Y si de triangulo o trinidad victoriosa se habla, hay que incorporar el proyecto alternativo. Este proyecto, que articula el cuestionamiento a la colonialidad del poder y al sistema capitalista como tal, en el último tiempo, por hablar del tiempo reciente, se plasmó en el Plan Nacional de Desarrollo –que más que cumplió con la llamada Agenda de Octubre (nacionalzación del petróleo, Asamblea Constituyente, anulación del neoliberalismo y otras medidas)- y ahora se enrumba hacia la materialización de la Agenda 2025.

Este triángulo –líder histórico, fuerza organizada del pueblo y proyecto alternativo- ha sido la clave de la victoria en las elecciones de 2005, 2009 y 2014, y en los triunfos de dos referéndums (revocatorio y constitucional). Pero también en derrotar los planes desestabilizadores y contrarrevolucionarios de la ofensiva restauradora de 2008-2009. De la preservación de ese triángulo victorioso dependerá el sortear los obstáculos que se están colocando para conquistar un nuevo triunfo en las elecciones de 2019 y con Evo Morales como candidato presidencial.
══════
▸ **LO QUE SE PIDE**:
Reproduce sin alterar ni una palabra el tramo del texto sobre el triángulo victorioso que va desde "Este triángulo –líder" hasta "como candidato presidencial.".

▸ **DATOS REGISTRADOS**:
══════
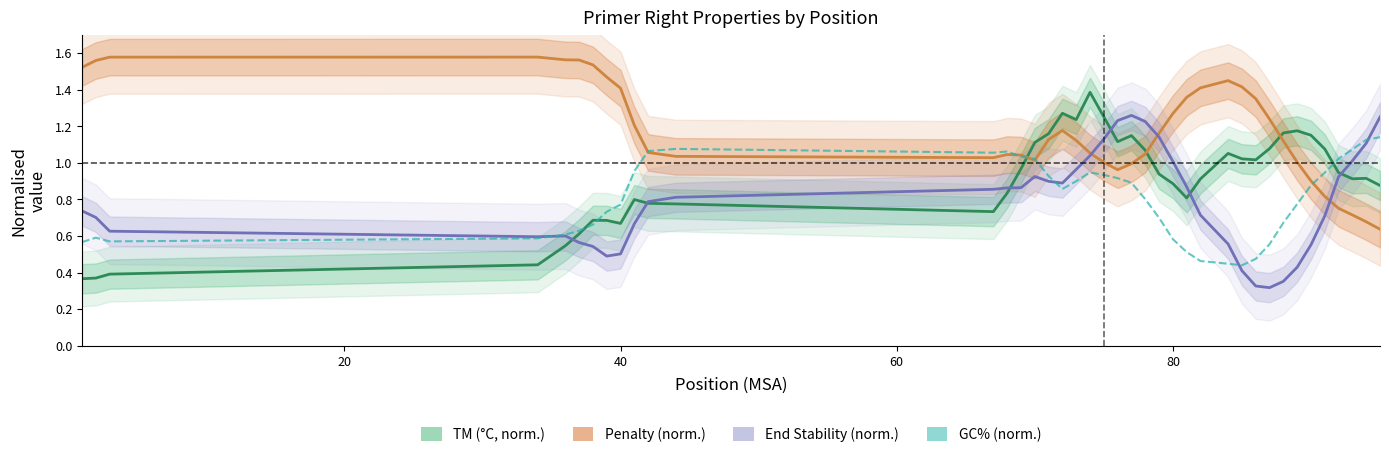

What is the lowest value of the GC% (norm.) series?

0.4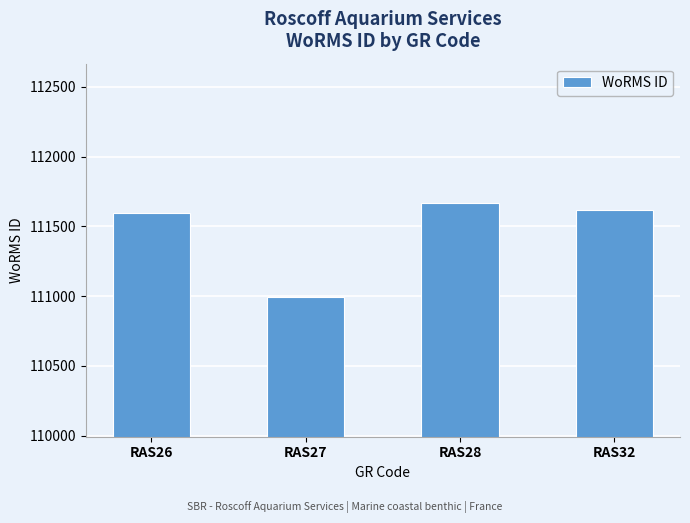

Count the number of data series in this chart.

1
══════
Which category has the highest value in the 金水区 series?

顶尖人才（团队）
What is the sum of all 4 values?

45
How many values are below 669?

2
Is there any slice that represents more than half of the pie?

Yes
══════
▸ **ESPACIO DE RESPUESTA**:
Este triángulo –líder histórico, fuerza organizada del pueblo y proyecto alternativo- ha sido la clave de la victoria en las elecciones de 2005, 2009 y 2014, y en los triunfos de dos referéndums (revocatorio y constitucional). Pero también en derrotar los planes desestabilizadores y contrarrevolucionarios de la ofensiva restauradora de 2008-2009. De la preservación de ese triángulo victorioso dependerá el sortear los obstáculos que se están colocando para conquistar un nuevo triunfo en las elecciones de 2019 y con Evo Morales como candidato presidencial.